The off-balance feel is present from the outset. The first music that appears in Heaven Adores You is not Elliott Smith's. Instead it's this middle-of-the-road incidental music on electric guitar that isn't even reminiscent of Smith's work. Director Nickolas Rossi opens by covering some of Smith's performance of "Miss Misery" at the Oscars in 1998 (we don't get to hear any of the song at this point) and the makeshift memorial in LA following his apparent suicide in 2003 (again, no Smith music for now). It's not until maybe 10 minutes into Heaven Adores You that we finally hear the melancholic intro to "Angeles." From then on the film doesn't let up on Smith songs. For a movie that's supposed to be a celebration of Smith's songs, it's an odd decision to not have his music present from the outset.
And yet while the music is great once Smith kicks in, Rossi doesn't seem to know how to present it. So much of Heaven Adores You features shots of Portland streets over Smith's music, and more shots of Portland streets, and more shots of Portland, and more shots of Portland. Much of it is this repetitive collection of lateral tracking shots and helicopter shots. At its worst, the first third of the movie feels like a Portland tourism video. Late in the movie as the film tragically chronicles the final months of Smith's life, we watch a duet of "Everything Means Nothing to Me" that Smith did with Jon Brion, the footage shot by Paul Thomas Anderson. Rather than hold until the end of this duet, Rossi cuts back to a helicopter shot of Portland.

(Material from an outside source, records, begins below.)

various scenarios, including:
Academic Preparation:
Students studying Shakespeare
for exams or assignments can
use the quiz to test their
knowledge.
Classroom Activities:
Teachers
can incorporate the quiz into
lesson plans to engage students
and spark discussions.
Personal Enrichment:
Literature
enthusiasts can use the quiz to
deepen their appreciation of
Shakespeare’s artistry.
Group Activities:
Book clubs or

Part of this issue may be Rossi's background as a cinematographer. When writing about David Lean's Great Expectations, Roger Ebert noted that Lean was an editor for seven years before he directed his first film. Ebert said that Lean's career may be the best argument that editors may make better directors than cinematographers, adding, "The cinematographer is seduced by the look of a film, while the editor is faced with the task of making sense out of it as a story."
To that, some structural faults are apparent as well. After the awkward introduction, Heaven Adores You moves chronologically through Smith's discography, from self-released cassettes through his days with the band Heatmiser and then through his solo career. This structure is fine, yet the movie spends too long on shots of various environs and playing full songs rather than really delving into Smith's life and songwriting. When the film arrives at 2004's From a Basement on a Hill, a posthumous Smith album completed by producer Rob Schnapf and ex-girlfriend Joanna Bolme, it skips over the entire process of producing, finishing, and releasing the album and instead hurtles toward a pat conclusion.
Maybe the most frustrating thing about Heaven Adores You is that in the handful of sections that work, Rossi makes Smith's music feel more present. Every now and then Rossi captures the loneliness and frailty found in so much of Smith's work, these dark sensations that we all experience and that are broken occasionally when we're reminded that there are people out there who love us. Maybe it's too difficult to delve too much, which is why Heaven Adores You stays mostly on the surface of Smith, unwilling to explore the deep hurts of his life or the lack of closure surrounding his death. It's more comfortable on city streets, easier at a distance removed.